* DATA *
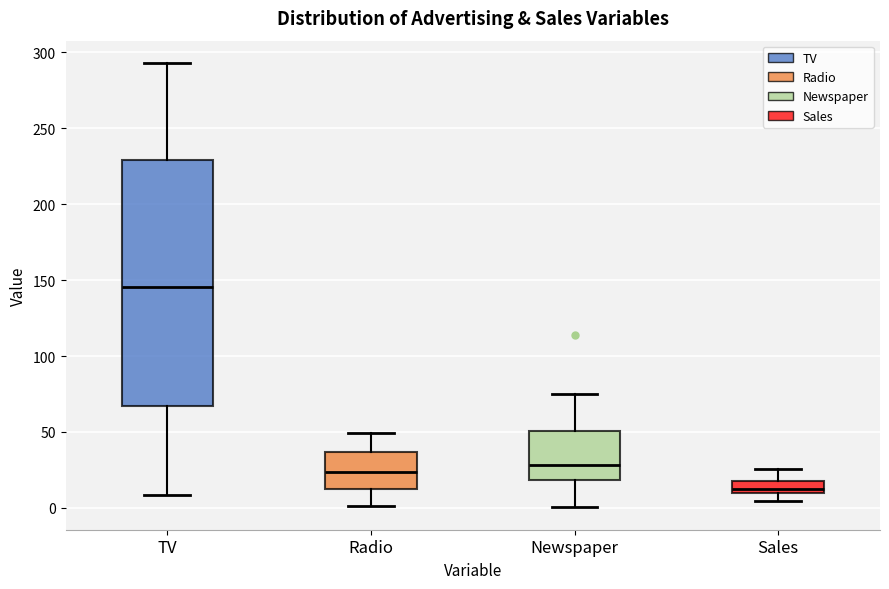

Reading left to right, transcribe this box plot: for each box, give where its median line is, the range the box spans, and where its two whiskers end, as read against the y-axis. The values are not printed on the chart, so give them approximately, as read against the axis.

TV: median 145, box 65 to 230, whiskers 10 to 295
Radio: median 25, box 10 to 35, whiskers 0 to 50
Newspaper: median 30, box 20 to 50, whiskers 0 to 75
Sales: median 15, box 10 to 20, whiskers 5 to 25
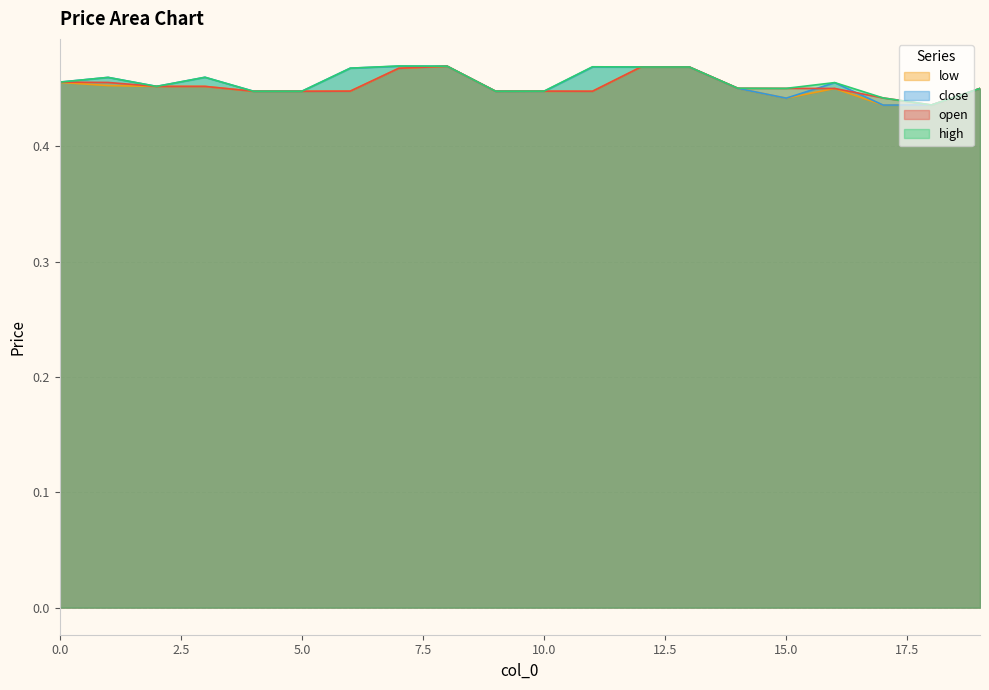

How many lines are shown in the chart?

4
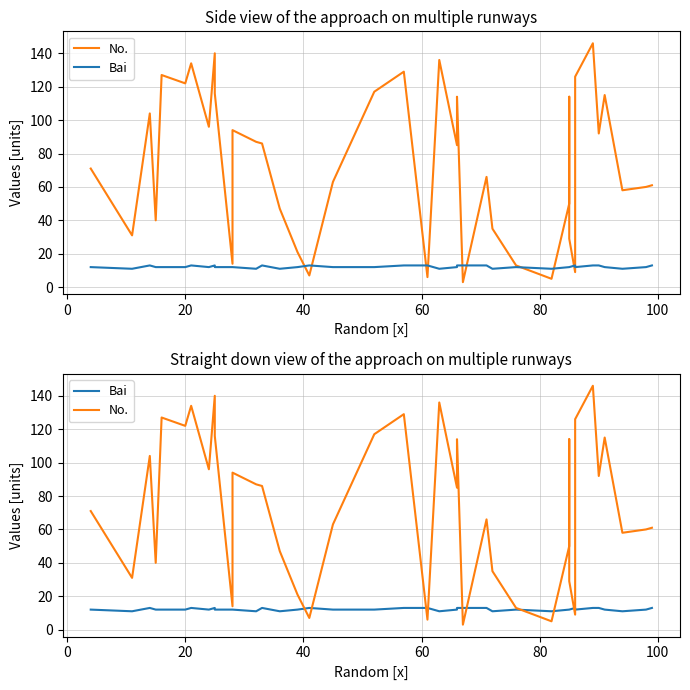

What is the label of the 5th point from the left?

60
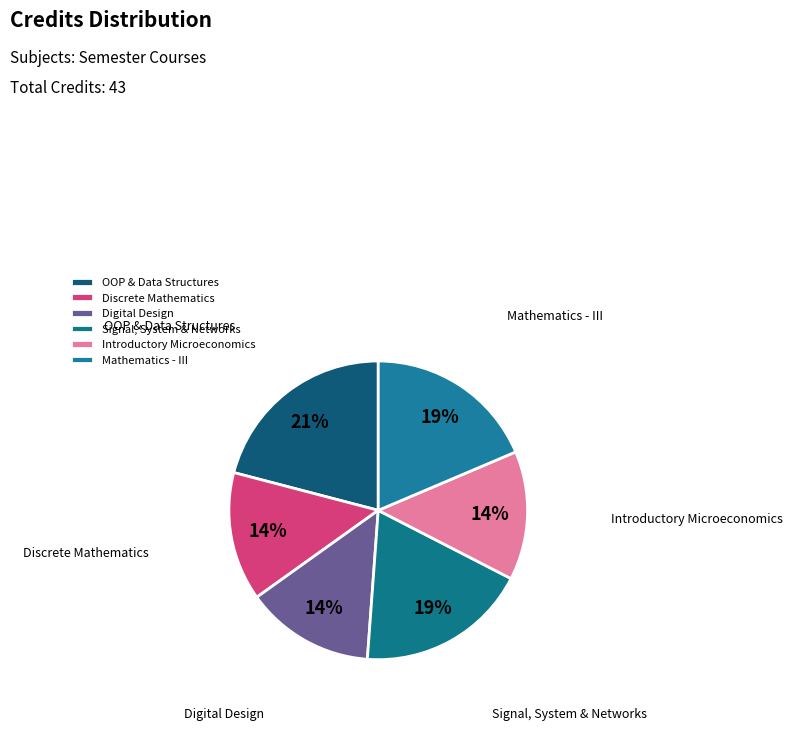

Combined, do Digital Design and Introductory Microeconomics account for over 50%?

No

* BRIEF *
Rewrite all of the data above, changing every "chart" to "graph" and keeping everything else unchanged. Leave the pictures out of your answer.

* ANSWER TO THIS EXERCISE *
Reading left to right, transcribe this box plot: for each box, give where its median line is, the range the box spans, and where its two whiskers end, as read against the y-axis. The values are not printed on the graph, so give them approximately, as read against the axis.

TV: median 145, box 65 to 230, whiskers 10 to 295
Radio: median 25, box 10 to 35, whiskers 0 to 50
Newspaper: median 30, box 20 to 50, whiskers 0 to 75
Sales: median 15, box 10 to 20, whiskers 5 to 25

How many lines are shown in the graph?

4

What is the label of the 5th point from the left?

60

Combined, do Digital Design and Introductory Microeconomics account for over 50%?

No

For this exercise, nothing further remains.